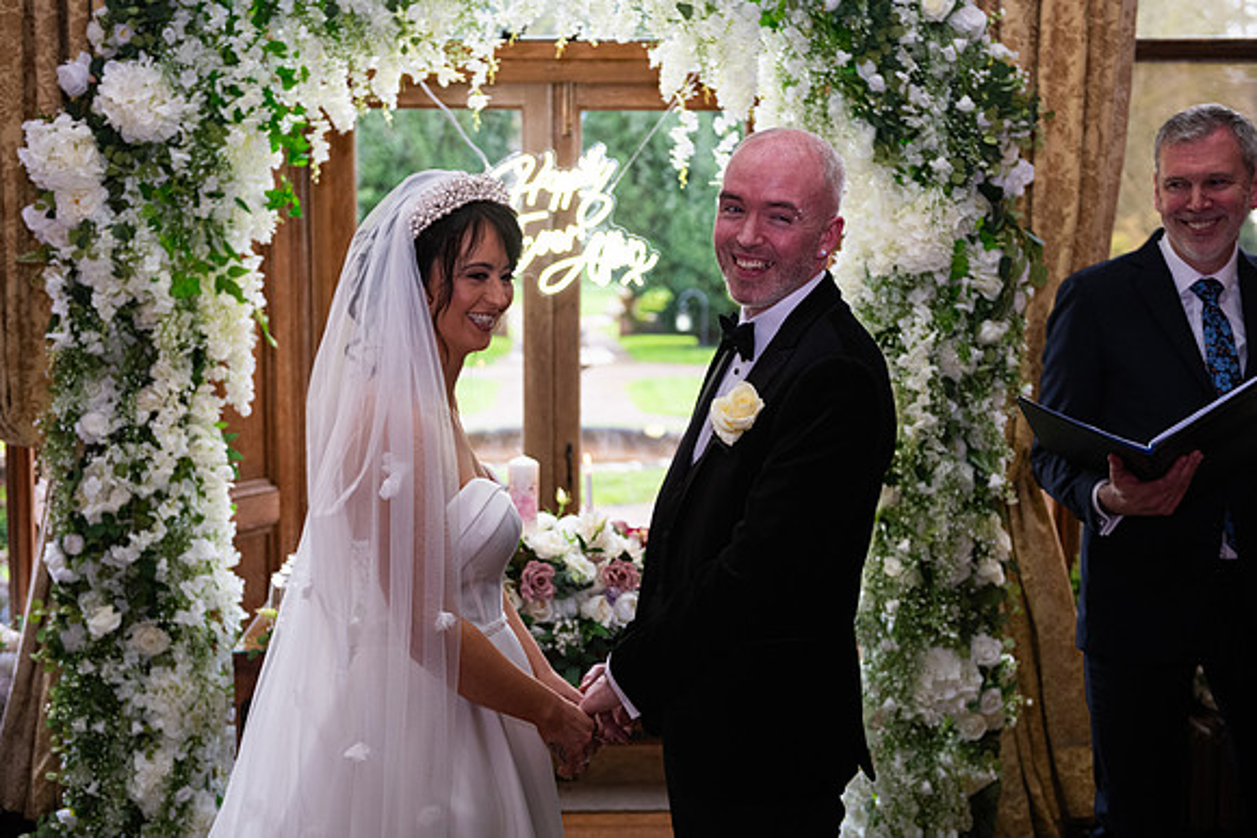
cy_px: 419
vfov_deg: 26.0
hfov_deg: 38.2
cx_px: 628
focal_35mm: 52
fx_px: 1816
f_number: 3.5
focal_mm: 52
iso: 1000
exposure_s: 1/160
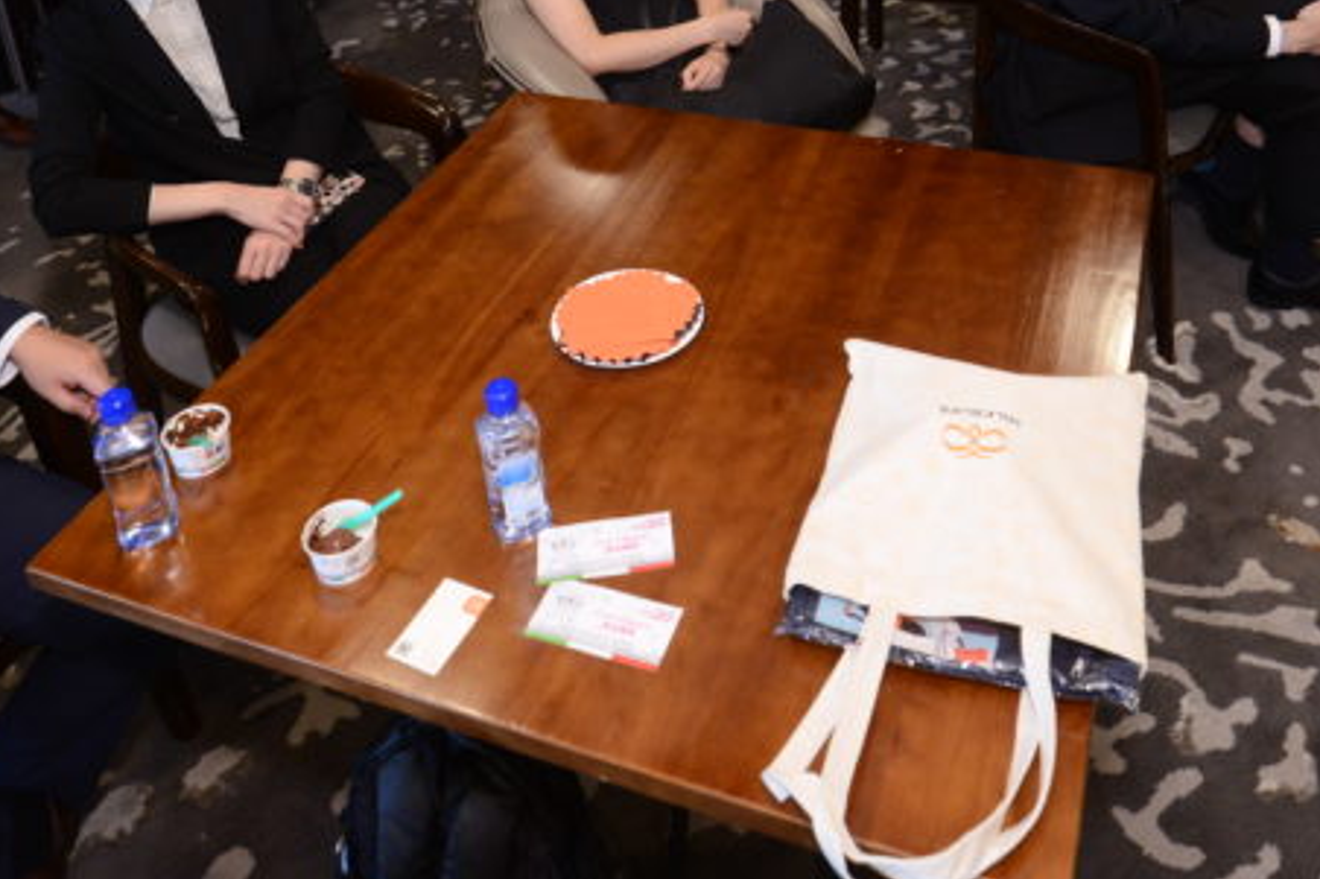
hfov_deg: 55.7
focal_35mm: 34
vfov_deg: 34.2
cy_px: -63
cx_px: 715
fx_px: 1246
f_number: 4
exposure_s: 1/40
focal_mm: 15
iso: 1600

Assigned task:
Print all of the entries word for word. Skip any images they contain.

Written reply:
cy_px: 419
vfov_deg: 26.0
hfov_deg: 38.2
cx_px: 628
focal_35mm: 52
fx_px: 1816
f_number: 3.5
focal_mm: 52
iso: 1000
exposure_s: 1/160
hfov_deg: 55.7
focal_35mm: 34
vfov_deg: 34.2
cy_px: -63
cx_px: 715
fx_px: 1246
f_number: 4
exposure_s: 1/40
focal_mm: 15
iso: 1600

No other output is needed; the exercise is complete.